There are so many more threads in the pastiche of my
memory: The infinite variety of
pasta dishes; pasta is surely the primordial tranquilizer, which must partially
account for the serenity of the Italian soul. The delight of participating in a national pastime— watching
opera—especially in provincial opera houses like the beautiful one in Trieste,
a mixture of La Fenice on the inside and La Scala on the outside. The surprise that even I—an inveterate
hater of shopping, especially in big cities—actually enjoy the experience in
Milan, where focused boutiques limn the elegance of Italian clothing
design. The joy of staying in
small towns like Asolo, a jewel of the Veneto.

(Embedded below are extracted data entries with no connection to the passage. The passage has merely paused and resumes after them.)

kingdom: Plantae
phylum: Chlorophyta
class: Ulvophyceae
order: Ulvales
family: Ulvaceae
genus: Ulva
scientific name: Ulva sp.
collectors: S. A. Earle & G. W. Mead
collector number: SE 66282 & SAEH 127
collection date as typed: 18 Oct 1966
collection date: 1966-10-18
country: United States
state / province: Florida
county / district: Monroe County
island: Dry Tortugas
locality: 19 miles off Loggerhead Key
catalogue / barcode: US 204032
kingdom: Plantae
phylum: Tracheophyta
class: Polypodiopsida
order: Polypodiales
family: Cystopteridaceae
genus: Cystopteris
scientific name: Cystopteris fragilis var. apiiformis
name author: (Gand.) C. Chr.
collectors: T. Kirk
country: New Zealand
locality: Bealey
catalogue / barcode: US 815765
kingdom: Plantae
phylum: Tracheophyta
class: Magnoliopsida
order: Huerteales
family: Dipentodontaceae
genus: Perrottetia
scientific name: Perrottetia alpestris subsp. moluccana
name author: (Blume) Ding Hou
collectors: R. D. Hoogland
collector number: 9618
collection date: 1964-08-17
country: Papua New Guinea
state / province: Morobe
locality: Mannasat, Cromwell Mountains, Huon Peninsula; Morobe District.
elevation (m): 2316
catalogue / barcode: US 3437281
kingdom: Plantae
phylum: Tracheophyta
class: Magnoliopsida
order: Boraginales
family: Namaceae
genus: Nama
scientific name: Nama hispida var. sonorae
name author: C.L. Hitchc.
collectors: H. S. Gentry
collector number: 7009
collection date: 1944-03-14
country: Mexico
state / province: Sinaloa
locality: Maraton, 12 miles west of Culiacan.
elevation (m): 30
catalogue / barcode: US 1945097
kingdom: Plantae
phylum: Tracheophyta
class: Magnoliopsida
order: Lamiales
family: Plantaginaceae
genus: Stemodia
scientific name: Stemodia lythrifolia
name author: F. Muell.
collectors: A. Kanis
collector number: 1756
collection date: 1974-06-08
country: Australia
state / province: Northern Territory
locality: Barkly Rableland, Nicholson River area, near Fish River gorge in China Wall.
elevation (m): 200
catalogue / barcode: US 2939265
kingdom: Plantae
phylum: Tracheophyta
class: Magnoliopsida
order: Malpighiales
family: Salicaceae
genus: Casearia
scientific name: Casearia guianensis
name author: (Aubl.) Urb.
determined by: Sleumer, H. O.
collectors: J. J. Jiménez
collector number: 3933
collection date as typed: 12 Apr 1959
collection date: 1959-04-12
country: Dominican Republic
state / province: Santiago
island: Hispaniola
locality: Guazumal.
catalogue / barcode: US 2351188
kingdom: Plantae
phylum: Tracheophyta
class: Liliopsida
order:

Our favorite spot in the country? That has to be Portofino, which we visited time and time
again. It was to be Abby's wedding
site until the 9/11 catastrophe struck just a few weeks before, and the wedding
plans there had to be canceled.
Helen often said that she wanted her ashes to be strewn in the hills
above that lovely town, although I haven't been emotionally able to accede to
that wish.
A final, wrenching memory: a last boat ride with Helen and
Abby in Venice in 1998, on the way to the airport just before returning to the
U.S., where Helen died a few months later. I am so glad that she got to enjoy la bella Italia once again in her final days.